There was no one in the company who did not seem touched by his reasoning: and some of those who had declared themselves against the method of the schools to follow Mr. de Chandoux did not hesitate to change their opinion, and to suspend their mind to determine it as they did later to the philosophy that Mr. Descartes was to establish on the principles of which he had just spoken to them. Cardinal de Bérulle above all the others wonderfully liked all that he had heard of it, and asked Mr. Descartes that he could hear him again on the same subject in private. Mr. Descartes, sensitive to the honor he received from such a flattering proposal, paid him a visit a few days later, and spoke to him of the first thoughts that had come to him on philosophy, after he had noticed the uselessness of the means that are commonly used to treat it.

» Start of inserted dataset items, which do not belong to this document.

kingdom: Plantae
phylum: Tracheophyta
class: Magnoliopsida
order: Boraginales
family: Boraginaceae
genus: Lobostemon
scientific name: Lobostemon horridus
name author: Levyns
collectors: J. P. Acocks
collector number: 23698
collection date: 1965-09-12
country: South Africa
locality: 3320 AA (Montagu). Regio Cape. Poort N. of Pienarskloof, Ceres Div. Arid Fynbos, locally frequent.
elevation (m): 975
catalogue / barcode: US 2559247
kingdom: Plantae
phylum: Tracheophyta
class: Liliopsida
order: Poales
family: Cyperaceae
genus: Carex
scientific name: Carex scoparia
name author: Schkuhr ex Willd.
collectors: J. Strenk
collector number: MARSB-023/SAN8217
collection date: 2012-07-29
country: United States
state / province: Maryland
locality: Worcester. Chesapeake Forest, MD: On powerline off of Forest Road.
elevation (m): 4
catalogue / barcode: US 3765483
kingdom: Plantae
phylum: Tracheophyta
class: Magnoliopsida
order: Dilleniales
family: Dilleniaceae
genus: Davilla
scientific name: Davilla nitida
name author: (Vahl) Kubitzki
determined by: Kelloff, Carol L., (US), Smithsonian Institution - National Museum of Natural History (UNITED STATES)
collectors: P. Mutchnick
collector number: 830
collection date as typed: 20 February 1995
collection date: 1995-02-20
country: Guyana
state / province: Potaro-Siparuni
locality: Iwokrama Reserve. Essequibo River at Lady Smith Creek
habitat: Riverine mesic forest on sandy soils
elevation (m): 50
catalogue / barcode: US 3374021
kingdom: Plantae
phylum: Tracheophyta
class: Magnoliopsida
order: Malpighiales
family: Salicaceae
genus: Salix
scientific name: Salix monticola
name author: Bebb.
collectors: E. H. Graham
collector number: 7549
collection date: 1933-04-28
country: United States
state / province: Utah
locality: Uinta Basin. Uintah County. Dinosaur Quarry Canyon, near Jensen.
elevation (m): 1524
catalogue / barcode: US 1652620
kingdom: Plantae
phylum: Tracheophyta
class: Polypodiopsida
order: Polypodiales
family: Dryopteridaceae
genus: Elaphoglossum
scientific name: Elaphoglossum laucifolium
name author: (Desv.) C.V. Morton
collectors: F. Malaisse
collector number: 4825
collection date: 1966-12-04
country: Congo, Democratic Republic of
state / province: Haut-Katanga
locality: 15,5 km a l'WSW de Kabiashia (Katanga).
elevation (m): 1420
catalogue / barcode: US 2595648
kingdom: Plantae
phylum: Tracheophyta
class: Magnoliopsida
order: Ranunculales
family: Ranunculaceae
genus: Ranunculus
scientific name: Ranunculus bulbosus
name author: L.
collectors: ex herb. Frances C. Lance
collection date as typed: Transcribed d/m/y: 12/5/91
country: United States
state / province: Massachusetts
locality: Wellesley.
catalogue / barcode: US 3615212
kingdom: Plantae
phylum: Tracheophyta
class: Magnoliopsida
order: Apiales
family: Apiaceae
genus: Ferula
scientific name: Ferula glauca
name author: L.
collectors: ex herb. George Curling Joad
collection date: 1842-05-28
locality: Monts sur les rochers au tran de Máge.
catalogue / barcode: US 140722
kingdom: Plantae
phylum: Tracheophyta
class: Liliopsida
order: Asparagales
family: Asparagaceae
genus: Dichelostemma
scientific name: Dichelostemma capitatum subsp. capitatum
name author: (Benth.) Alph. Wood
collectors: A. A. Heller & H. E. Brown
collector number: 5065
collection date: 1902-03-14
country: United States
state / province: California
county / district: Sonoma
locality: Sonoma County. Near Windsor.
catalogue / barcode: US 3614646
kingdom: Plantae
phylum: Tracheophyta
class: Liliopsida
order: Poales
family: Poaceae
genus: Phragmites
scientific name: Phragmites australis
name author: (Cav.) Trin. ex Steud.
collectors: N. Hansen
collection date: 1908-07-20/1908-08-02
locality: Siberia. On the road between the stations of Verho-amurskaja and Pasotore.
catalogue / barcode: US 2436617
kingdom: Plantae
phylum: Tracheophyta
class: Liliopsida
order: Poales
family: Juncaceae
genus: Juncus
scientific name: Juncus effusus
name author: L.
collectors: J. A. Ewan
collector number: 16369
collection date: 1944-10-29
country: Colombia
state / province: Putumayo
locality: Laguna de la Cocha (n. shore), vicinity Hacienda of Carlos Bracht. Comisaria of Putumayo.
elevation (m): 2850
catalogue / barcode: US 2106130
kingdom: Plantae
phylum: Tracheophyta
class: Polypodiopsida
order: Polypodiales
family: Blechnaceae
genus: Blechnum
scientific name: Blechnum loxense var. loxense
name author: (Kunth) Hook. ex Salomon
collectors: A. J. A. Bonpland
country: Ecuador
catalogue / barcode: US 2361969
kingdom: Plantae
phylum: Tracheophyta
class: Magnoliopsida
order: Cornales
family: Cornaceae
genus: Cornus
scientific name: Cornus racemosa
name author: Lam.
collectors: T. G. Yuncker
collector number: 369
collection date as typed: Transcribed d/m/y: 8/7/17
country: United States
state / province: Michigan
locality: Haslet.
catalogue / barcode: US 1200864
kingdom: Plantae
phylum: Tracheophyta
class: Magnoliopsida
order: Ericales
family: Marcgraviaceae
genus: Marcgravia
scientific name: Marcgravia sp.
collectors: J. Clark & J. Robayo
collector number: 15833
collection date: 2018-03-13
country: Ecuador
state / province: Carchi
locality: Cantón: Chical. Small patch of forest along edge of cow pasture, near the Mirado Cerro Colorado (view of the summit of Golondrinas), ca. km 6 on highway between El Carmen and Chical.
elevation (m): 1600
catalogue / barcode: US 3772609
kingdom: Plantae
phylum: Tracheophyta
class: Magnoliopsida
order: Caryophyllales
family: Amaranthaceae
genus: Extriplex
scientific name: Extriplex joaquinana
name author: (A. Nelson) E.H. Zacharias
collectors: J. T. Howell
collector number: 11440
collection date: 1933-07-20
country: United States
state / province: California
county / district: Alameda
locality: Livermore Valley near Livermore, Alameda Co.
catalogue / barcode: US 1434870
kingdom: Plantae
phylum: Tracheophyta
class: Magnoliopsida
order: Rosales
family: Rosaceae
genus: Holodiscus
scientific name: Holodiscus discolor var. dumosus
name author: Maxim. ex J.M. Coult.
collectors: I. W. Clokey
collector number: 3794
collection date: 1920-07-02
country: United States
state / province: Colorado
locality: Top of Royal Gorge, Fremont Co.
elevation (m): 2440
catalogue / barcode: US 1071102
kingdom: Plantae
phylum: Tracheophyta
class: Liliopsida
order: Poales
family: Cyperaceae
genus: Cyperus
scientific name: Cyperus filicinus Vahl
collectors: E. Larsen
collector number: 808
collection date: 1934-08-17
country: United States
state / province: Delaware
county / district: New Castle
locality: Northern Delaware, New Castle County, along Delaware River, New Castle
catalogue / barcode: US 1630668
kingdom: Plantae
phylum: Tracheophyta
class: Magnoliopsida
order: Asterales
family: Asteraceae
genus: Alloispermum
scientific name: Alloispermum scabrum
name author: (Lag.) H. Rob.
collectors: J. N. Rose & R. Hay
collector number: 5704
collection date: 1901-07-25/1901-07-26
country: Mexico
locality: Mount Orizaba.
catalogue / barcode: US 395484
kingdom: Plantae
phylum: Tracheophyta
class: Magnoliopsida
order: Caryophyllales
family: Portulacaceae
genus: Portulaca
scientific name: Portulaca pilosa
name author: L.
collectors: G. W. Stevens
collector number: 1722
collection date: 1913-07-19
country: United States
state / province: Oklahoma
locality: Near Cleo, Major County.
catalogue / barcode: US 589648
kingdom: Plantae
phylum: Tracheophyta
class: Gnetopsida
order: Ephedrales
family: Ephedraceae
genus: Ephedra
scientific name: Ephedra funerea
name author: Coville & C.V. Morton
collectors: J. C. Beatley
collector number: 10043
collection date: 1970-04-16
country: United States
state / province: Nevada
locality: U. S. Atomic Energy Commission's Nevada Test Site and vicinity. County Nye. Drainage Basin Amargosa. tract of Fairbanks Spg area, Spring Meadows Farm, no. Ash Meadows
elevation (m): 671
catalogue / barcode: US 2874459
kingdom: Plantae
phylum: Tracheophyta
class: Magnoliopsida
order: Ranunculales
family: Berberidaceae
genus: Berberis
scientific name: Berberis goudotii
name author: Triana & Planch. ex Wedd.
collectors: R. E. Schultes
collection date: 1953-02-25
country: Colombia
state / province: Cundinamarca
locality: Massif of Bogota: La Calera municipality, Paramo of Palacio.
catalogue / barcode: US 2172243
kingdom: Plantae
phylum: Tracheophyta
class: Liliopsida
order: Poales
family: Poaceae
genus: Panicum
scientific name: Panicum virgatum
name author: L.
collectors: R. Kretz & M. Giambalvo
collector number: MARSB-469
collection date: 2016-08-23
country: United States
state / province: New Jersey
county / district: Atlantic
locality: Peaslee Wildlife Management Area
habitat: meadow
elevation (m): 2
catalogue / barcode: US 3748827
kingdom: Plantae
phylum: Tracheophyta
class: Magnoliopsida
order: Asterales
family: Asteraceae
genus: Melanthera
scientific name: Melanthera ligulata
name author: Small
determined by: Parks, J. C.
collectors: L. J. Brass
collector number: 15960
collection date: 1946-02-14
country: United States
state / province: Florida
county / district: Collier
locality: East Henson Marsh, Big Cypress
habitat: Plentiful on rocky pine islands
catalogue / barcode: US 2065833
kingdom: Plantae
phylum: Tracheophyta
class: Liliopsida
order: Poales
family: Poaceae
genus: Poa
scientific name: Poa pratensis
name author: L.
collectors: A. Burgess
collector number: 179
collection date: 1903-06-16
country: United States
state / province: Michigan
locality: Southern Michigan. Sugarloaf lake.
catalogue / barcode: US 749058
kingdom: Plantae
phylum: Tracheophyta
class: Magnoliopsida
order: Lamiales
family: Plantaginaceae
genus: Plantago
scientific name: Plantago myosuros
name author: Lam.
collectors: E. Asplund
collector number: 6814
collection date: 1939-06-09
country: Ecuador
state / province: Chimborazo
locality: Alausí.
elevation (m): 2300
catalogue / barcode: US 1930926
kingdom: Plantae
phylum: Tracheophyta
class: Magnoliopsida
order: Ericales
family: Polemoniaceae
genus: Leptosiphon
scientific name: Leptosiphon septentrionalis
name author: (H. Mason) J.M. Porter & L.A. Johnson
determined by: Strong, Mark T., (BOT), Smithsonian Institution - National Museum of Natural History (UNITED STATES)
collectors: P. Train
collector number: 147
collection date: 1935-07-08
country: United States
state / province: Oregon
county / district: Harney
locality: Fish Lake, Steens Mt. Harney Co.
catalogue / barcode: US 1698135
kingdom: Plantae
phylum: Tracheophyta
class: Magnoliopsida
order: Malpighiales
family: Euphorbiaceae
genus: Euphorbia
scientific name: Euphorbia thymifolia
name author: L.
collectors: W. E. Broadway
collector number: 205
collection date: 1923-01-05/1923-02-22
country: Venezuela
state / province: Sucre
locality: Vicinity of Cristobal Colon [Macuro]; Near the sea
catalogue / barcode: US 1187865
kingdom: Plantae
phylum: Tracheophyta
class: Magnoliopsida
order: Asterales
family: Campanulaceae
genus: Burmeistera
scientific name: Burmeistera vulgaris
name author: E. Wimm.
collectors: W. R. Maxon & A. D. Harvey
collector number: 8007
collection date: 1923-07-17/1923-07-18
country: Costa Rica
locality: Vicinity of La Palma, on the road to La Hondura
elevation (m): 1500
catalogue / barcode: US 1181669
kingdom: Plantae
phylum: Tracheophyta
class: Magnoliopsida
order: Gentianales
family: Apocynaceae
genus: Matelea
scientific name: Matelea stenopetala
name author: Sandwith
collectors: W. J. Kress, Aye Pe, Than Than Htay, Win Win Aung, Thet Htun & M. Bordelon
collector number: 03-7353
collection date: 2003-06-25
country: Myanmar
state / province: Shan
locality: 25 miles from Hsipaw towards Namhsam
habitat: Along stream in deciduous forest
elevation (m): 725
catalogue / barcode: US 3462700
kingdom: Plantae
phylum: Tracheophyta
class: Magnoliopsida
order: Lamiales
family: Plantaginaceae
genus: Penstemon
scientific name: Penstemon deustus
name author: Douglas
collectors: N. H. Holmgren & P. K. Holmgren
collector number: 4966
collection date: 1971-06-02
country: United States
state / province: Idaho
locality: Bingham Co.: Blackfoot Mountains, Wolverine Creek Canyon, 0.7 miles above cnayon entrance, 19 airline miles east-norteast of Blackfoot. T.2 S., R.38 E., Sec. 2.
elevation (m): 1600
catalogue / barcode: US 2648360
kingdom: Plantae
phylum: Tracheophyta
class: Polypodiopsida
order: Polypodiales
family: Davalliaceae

He gave him a glimpse of the consequences that these thoughts could have if they were well conducted, and the usefulness that the public would derive from them if his way of philosophizing were applied to medicine and mechanics, one of which would produce the restoration and preservation of health, the other the decrease and relief of the labors of men. The cardinal had no trouble understanding the importance of the plan; and judging him very suitable to execute it, he used the authority he had over his mind to lead him to undertake this great work. He even made it an obligation of conscience for him, on the grounds that having received from God a force and a penetration of mind with lights on this that he had not granted to others, he would render an exact account of the use of his talents, and would be responsible before this sovereign judge of men for the wrong he would do to the human race by depriving it of the fruit of his meditations. He even went so far as to assure him that with intentions as pure and a capacity of mind as vast as the one he knew him to have, God would not fail to bless his work and to fill him with all the success he could expect from it.
The impression that the exhortations of this pious cardinal made on him, being joined to what his nature and his reason had been dictating to him for a long time, finished convincing him. Until then he had not yet embraced any party in philosophy, and had not taken any sect, as we learn from himself. He confirmed himself in the resolution of keeping his freedom, and of working on nature itself without stopping to see in what he would approach or move away from those who had treated philosophy before him. The instances that his friends redoubled to press him to communicate his lights to the public, did not allow him to back down any further. He no longer deliberated than on the means of executing his plan more conveniently; and having noted two main obstacles that could prevent him from succeeding, namely the heat of the climate and the crowd of the great world, he resolved to withdraw forever from the place of his habits, and to procure for himself a perfect solitude in a moderately cold country, where he would not be known.